╭─ WORKING DATA

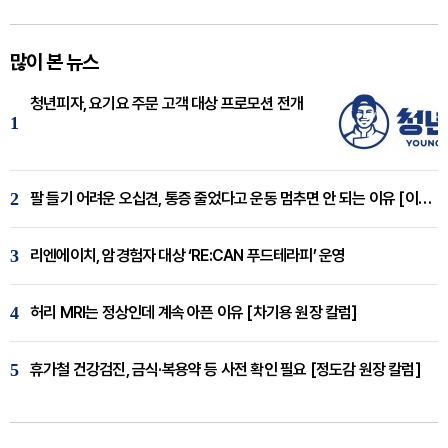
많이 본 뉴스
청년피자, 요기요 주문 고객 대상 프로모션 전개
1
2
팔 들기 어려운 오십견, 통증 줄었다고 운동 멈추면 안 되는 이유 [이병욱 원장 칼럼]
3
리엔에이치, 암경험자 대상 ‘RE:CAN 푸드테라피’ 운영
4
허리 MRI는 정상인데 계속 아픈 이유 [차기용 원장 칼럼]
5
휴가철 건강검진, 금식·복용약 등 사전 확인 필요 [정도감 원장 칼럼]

╰─
╭─ WORKING DATA

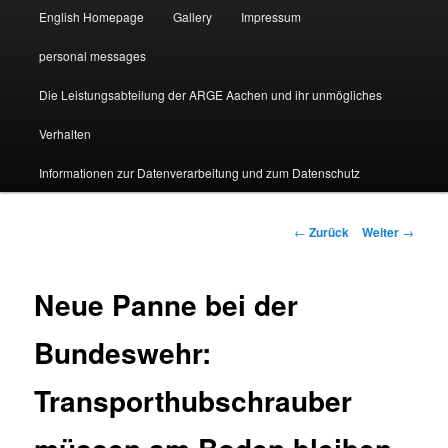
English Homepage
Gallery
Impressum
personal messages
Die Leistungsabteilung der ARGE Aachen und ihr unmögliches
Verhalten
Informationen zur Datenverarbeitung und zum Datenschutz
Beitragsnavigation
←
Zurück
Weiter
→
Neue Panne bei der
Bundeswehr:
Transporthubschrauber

╰─
╭─ WORKING DATA

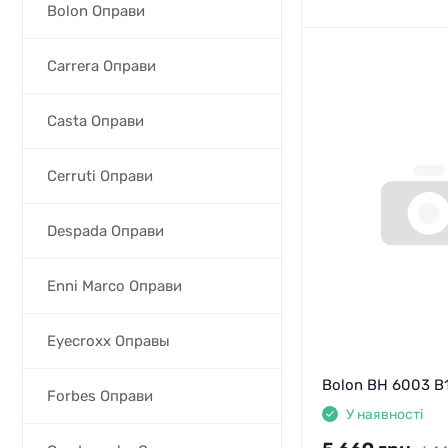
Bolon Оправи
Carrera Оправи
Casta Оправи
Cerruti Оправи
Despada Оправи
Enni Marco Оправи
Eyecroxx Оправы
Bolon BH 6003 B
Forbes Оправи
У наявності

╰─

Rewrite everything from the line containing "Bolon Оправи" down to the line containing "У наявності", swapping "У наявності" for "Немає в наявності" and leaving all else the same.

▶ ANSWER SPACE:
Bolon Оправи
Carrera Оправи
Casta Оправи
Cerruti Оправи
Despada Оправи
Enni Marco Оправи
Eyecroxx Оправы
Bolon BH 6003 B
Forbes Оправи
Немає в наявності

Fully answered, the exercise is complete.